Configure the Form Data Cleanup Repository Job
Cleanup of old hst:formdata nodes is done by the FormDataCleanupJob registered with the repository scheduler. It can be configured using the Console at:
/hippo:configuration/hippo:modules/scheduler/hippo:moduleconfig/system/FormDataCleanup
The following configuration attributes are recognized:
- minutestolive
Time to live in minutes. Formdata nodes older than this will be deleted. The default value is 1440, i.e. 24 hours. A value of -1 means cleanup of formdata nodes is disabled. - excludepaths
Specifies paths to exclude. Multiple exclusion paths can be configured by seperating them with a pipe (|). Formdata nodes below excluded paths are not deleted. Defaults to /formdata/permanent/. - batchsize
Specifies how often (i.e. after every batchsize nodes) the JCR session is saved while iterating through the form data nodes.
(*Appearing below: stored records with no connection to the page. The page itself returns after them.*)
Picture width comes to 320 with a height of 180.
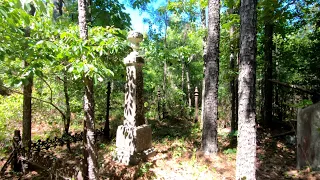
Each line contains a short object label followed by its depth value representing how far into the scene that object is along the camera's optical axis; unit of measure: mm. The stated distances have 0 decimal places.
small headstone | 4871
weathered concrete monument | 5539
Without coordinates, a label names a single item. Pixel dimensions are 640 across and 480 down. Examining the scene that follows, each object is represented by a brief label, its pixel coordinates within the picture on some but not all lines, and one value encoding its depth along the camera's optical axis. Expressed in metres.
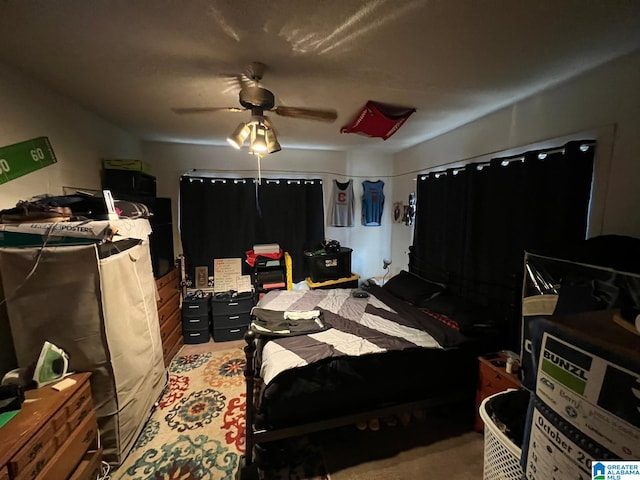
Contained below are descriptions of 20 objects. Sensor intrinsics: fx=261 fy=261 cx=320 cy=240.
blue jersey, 4.07
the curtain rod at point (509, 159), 1.79
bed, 1.62
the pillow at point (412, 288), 2.66
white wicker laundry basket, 1.03
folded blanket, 2.00
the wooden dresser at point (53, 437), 1.13
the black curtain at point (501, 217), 1.73
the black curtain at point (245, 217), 3.52
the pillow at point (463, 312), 2.00
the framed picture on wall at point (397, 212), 3.86
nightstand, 1.66
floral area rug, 1.65
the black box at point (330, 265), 3.62
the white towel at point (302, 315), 2.25
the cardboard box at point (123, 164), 2.53
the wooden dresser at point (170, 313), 2.75
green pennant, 1.61
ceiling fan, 1.64
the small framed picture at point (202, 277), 3.60
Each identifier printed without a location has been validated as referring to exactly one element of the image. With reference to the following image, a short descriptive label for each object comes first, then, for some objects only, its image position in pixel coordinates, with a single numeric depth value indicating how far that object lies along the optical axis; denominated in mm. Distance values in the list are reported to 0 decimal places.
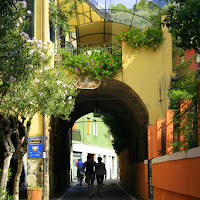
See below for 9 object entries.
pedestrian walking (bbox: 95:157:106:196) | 22938
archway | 22714
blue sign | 20500
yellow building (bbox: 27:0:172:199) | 20891
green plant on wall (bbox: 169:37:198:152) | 10812
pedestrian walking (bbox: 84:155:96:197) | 22859
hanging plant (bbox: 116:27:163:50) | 21438
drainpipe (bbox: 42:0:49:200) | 20281
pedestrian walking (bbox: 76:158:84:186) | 34156
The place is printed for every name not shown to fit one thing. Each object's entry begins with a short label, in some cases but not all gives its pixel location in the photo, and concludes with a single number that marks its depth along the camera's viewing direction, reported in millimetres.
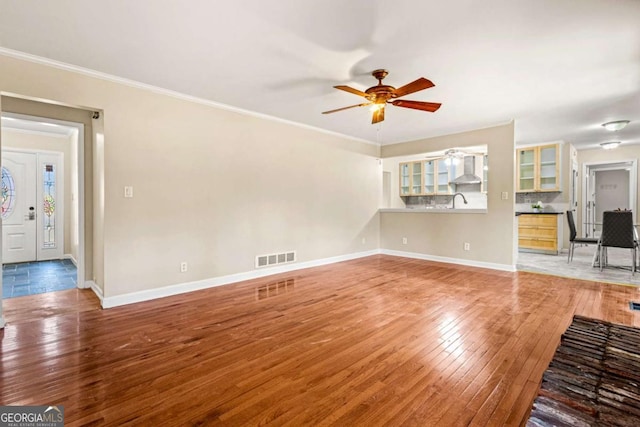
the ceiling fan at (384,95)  3063
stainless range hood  7613
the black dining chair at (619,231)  4770
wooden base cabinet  6734
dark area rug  1081
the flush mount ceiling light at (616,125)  5079
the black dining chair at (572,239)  5548
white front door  5605
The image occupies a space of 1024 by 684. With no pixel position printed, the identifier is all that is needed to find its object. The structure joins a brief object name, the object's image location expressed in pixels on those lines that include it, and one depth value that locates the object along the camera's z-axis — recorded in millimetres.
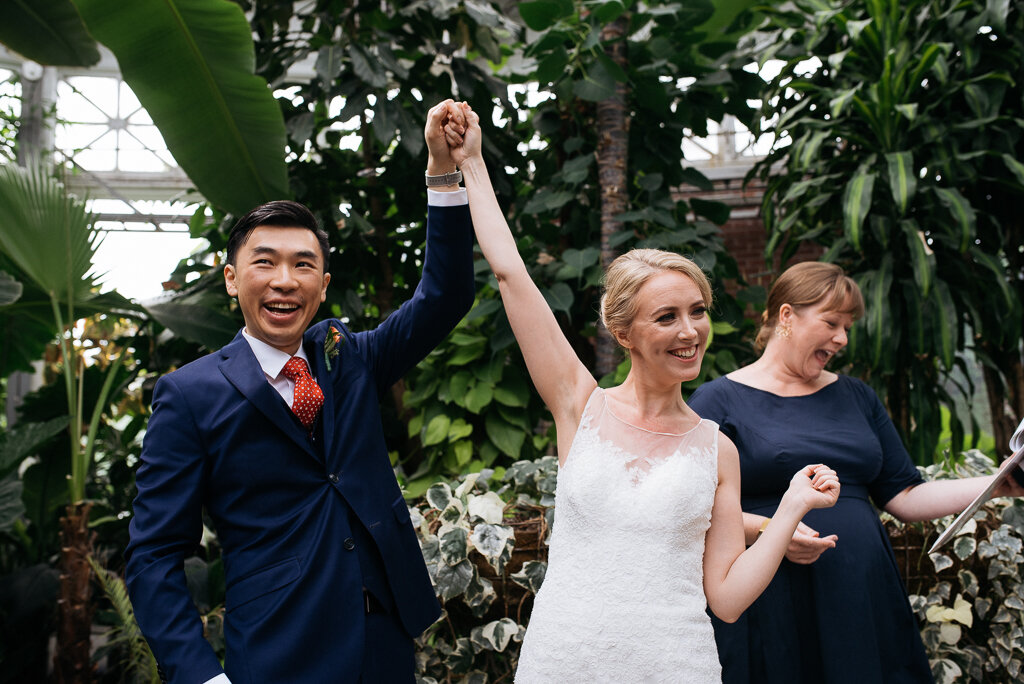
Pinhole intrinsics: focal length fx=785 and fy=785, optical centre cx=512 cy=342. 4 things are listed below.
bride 1175
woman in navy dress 1630
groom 1205
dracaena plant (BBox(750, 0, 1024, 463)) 2867
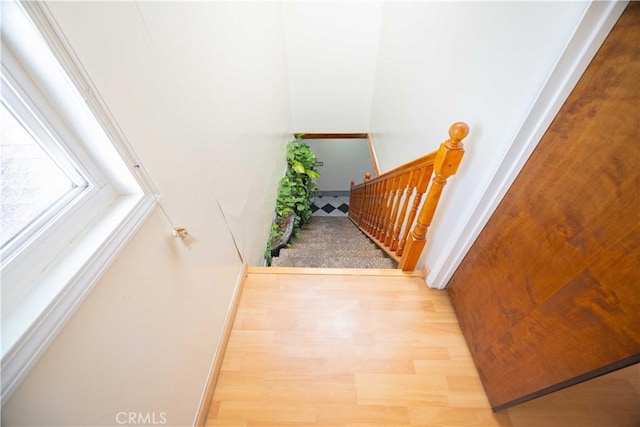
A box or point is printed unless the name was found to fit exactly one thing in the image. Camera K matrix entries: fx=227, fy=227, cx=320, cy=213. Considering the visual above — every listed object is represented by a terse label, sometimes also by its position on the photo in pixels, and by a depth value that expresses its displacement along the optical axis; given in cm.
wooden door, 53
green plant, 279
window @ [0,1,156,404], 41
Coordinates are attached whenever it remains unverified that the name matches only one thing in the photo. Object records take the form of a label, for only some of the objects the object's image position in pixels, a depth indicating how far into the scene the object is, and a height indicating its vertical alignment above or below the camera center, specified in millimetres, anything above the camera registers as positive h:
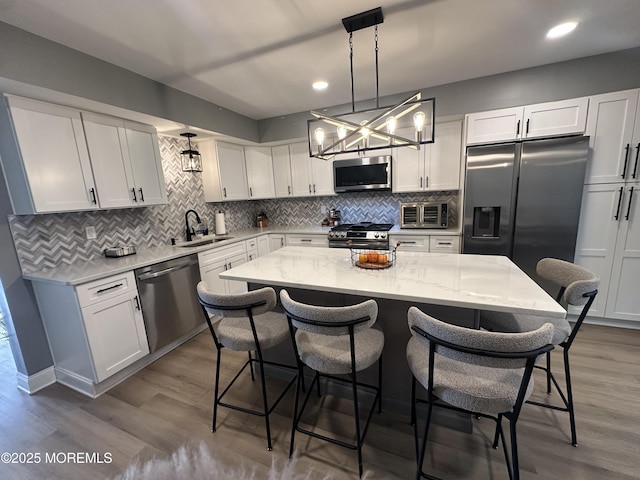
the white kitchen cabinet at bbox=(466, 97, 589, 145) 2576 +625
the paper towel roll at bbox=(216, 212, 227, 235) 3771 -323
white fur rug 1429 -1461
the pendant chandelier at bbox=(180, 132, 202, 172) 2910 +519
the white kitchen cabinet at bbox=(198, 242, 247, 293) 3006 -749
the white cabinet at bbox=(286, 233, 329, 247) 3839 -628
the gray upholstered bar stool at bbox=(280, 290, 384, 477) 1196 -799
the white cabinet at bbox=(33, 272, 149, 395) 1990 -929
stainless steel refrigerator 2570 -142
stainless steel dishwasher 2402 -907
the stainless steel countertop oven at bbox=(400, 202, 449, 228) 3338 -310
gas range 3420 -556
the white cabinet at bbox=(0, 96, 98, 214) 1854 +402
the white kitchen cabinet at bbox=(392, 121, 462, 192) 3254 +329
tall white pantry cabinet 2477 -258
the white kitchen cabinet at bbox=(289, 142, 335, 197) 3943 +336
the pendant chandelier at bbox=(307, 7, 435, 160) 1547 +433
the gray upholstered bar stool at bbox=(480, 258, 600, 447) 1389 -769
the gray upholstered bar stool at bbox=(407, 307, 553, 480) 936 -809
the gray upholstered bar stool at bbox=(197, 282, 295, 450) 1397 -800
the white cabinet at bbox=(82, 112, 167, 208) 2281 +415
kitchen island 1295 -525
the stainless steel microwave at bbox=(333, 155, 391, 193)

The default value is 100. A value between 10 and 1000 is recommended. This advanded option allows performance tuning in cases where a very large amount (i.e. millions) of nodes must be processed. Use only when you know what you are doing.
The job is run according to the configured cron expression in the cron trigger below the job node. At that time the formdata cleanup job runs by doing a search for nodes of type hst:formdata, then going through the result and deleting nodes older than the configured time to live, ignoring nodes below excluded paths.
If you want to change the schedule of the job, adjust the cron expression on the trigger. See the quartz cron trigger tutorial for instructions on the syntax.